TEXT FOR ANALYSIS →
========================================================================

July-August 24

A Sloth, Electric Wheelchair, an Old Friend and a Train Ride.

As a special treat for June’s 70th birthday, I managed to get a feeding experience with a sloth at Folly Farm in Pembrokeshire. I had looked on line and the experience was fully booked until August next year. A few days before her birthday, I looked again and hey presto, a slot(h) opened up in August, which I snapped up as fast as my credit card would allow. We set off to Folly Farm and arrived as they were about to open at 10:00 for a 10:30 feeding time. As June has been diagnosed as needing a new hip, I pushed her around in a wheelchair which was fine on the flat and slight inclines. However, became a struggle later on a steep incline and she needed to get out and push the wheelchair (for her stability) while I walked behind her with a walking stick – much to the amusement of some. The feeding experience was brilliant and Natasha – the keeper – was very helpful, informative and knowledgable. Button – the sloth – woke up and eat from June’s hand for quite a while, before deciding she needed to go back to sleep. Well 30 mins awake is a long time for a sloth! We spent about four hours at the park before we too called it a day. A bonus was that visitors could return free within 7 days.

Having realised that a standard wheelchair was going to be hard going over the next few months until the hip replacement, June found a motorised one locally on eBay which was classed as “portable”. Well 23kg of tube and motors is a tad heavy to lift and turn into the boot of my car without a muscle pull, so a bit of woodwork was called for to take some of the strain. The wheelchair had some “ware and tare” to it and a number of alternative nuts and screws had replaced the originals. After a good strip down, clean of metalwork and fabric, re-tapping of threads, new bolts and a hand fabricated battery retaining clip, it is as good as new (ish). It got its inaugural trip down to Folly Farm to take up the free re-entry offer and performed very well, in fact June kept disappearing whenever I stopped to look at the animals. After about three hours, I was flagging even if the battery pack wasn’t.

As part of out 47th wedding anniversary, June booked us on a lunchtime trip on a steam train running from Carmarthen to somewhere north about 30 mins away. A really great time was had by all. The restored engine and carriages are a real work of love. On arrival, we were asked if we were fish or dinosaur; I thought I’d ordered sausage and chips! It turned out that half the train was for children being entertained by dinosaurs (with human operator playing proctologist), while the remaining carriages were for adults chomping on fish, sausage or veggie option and chips. Bizarrely, the gentleman sitting opposite worked for Siliconix in Swansea as an accountant about a year after I left the company to join National Semiconductor in Swindon. Small world or what?

While we were staying in Milford Haven, I remembered an engineer from New Zealand who attended a couple of my PICmicro workshops back some 25 years ago. We lost touch with both Mark and I moving jobs and the me letting the Bluebird Electronics email expire. Mark is a long time member of a pipe and drum band and used to visit Scotland for the world wide competitions and would tag a few days onto his stay to have some one to one training. I sent an email to a band address in Wellington in the hope it was the same Mark and about a week later, I had a response and it was. We exchanged a few emails and much to both our delight, his wife surprised him with a ticket to come to the UK to see their daughter compete in Glasgow. Rhebeka has followed in Marks footsteps and while studying in Scotland, she was taking part in this years competition. Mark then arranged to travel all the way to see us, stay overnight and return back north the following day. Needless to say, there was quite a lot of catching up to do and we eventually retired to another room to save June’s hearing when the conversation changed to techno babble. It was a delightful and completely unexpected catchup covering electronics, home control, intended projects and of course family stuff.

========================================================================

Stored items from a collection:
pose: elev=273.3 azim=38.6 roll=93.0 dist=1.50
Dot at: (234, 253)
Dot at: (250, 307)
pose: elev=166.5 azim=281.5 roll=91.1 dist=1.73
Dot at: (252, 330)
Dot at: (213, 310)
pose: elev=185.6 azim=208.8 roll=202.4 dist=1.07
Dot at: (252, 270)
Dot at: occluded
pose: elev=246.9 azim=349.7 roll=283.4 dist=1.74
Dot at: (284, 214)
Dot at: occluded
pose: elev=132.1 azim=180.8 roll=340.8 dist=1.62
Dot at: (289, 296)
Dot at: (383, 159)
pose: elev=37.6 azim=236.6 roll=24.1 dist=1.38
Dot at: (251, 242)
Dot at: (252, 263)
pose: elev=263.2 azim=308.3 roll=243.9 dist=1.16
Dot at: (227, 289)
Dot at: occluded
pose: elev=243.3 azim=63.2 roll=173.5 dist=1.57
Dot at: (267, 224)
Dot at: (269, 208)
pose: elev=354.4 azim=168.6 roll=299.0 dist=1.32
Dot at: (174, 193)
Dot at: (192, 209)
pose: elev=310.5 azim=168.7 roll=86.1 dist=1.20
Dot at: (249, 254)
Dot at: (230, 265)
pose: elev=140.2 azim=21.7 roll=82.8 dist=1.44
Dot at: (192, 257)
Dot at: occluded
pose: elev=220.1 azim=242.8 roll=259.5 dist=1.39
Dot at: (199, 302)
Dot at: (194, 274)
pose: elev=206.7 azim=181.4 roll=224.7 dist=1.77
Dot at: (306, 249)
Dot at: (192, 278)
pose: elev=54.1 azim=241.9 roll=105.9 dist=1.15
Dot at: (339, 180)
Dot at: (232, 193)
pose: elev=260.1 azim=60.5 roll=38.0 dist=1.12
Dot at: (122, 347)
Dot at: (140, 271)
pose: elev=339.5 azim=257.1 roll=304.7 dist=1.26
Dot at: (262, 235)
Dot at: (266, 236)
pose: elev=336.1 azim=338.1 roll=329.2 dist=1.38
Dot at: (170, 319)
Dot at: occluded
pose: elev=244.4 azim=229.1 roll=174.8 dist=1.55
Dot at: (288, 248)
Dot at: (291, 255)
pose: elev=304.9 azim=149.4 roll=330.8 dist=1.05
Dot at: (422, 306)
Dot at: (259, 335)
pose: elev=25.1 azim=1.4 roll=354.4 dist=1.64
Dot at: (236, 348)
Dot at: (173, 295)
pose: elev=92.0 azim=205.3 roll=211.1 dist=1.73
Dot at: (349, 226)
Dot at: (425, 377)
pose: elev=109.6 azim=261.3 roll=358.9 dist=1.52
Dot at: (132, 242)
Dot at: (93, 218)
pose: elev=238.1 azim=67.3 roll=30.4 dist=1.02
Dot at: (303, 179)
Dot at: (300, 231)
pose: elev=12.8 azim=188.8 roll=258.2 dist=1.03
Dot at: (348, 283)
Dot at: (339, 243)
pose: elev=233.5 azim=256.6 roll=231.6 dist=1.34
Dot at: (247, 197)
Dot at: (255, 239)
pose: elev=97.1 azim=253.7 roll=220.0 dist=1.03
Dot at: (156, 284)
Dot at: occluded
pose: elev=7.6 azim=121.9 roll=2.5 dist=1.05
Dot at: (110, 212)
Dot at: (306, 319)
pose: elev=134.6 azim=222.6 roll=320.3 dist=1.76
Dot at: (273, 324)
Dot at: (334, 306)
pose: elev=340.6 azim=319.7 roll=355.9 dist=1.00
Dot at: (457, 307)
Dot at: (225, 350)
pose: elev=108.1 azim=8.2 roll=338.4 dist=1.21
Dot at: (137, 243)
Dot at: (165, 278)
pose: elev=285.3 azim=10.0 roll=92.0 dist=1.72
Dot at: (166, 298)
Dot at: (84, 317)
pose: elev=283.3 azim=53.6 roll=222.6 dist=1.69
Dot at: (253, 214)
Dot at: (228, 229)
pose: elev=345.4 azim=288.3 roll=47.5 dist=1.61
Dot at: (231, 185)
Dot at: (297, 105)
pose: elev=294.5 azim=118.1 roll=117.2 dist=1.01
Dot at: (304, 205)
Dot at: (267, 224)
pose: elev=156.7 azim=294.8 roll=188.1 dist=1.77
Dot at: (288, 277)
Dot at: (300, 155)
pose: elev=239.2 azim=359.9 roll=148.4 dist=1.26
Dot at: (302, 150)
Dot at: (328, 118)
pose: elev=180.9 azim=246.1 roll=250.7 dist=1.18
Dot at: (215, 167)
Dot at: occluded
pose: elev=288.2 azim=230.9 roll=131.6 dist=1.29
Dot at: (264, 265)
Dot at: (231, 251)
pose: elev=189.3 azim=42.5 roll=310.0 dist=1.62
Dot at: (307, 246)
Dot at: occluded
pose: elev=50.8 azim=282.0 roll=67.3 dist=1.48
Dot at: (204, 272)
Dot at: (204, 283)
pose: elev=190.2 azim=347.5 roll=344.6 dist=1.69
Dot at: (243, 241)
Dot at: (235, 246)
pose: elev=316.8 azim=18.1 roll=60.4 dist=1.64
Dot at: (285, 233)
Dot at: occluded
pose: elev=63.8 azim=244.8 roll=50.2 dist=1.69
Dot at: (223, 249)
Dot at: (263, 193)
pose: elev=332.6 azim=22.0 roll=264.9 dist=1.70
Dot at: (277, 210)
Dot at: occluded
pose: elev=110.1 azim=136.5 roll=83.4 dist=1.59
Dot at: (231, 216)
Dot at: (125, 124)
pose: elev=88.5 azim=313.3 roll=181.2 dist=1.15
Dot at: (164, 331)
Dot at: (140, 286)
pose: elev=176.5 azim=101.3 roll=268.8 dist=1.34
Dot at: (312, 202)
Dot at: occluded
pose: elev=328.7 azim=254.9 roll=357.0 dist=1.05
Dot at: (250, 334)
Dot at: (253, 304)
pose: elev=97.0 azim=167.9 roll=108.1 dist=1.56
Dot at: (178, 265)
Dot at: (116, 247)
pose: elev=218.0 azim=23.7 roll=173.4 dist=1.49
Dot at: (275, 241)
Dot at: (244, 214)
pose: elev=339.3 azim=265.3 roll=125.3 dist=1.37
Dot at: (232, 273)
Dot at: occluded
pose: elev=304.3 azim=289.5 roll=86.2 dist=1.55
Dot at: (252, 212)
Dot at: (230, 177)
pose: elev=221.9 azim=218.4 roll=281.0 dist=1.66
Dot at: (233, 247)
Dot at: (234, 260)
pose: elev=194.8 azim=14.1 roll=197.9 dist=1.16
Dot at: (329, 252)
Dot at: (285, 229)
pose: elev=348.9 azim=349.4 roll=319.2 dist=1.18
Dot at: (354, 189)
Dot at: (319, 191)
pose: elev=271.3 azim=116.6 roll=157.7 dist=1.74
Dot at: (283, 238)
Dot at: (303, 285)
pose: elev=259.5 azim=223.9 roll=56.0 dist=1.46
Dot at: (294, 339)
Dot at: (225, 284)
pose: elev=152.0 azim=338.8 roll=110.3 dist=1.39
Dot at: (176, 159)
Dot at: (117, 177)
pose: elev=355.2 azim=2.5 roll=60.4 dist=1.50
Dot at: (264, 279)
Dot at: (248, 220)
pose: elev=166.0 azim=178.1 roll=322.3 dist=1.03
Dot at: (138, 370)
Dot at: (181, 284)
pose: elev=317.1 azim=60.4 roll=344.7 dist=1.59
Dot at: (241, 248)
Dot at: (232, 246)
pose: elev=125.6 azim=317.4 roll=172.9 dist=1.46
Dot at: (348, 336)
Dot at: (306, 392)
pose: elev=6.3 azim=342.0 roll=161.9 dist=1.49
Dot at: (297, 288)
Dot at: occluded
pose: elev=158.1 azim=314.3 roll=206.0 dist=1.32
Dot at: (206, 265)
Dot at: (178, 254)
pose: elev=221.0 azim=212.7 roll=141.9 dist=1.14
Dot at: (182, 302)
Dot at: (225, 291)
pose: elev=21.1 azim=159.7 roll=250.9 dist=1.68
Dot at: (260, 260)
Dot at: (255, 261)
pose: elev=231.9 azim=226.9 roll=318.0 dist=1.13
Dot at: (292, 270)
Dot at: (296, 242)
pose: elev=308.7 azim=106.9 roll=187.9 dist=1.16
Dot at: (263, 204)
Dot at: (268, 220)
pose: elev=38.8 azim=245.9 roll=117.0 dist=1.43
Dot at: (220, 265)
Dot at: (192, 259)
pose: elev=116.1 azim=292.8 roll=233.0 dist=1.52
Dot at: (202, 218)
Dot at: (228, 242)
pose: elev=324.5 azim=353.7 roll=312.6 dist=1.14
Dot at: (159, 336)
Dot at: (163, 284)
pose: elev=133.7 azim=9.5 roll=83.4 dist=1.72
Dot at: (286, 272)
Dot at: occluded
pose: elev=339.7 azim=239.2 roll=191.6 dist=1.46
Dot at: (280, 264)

========================================================================

Copy the July-August 24 entry starting at "As part of out" and ending at "world or what?", substituting "vintage train" for "steam train".

ANSWER TO THIS EXERCISE →
As part of out 47th wedding anniversary, June booked us on a lunchtime trip on a vintage train running from Carmarthen to somewhere north about 30 mins away. A really great time was had by all. The restored engine and carriages are a real work of love. On arrival, we were asked if we were fish or dinosaur; I thought I’d ordered sausage and chips! It turned out that half the train was for children being entertained by dinosaurs (with human operator playing proctologist), while the remaining carriages were for adults chomping on fish, sausage or veggie option and chips. Bizarrely, the gentleman sitting opposite worked for Siliconix in Swansea as an accountant about a year after I left the company to join National Semiconductor in Swindon. Small world or what?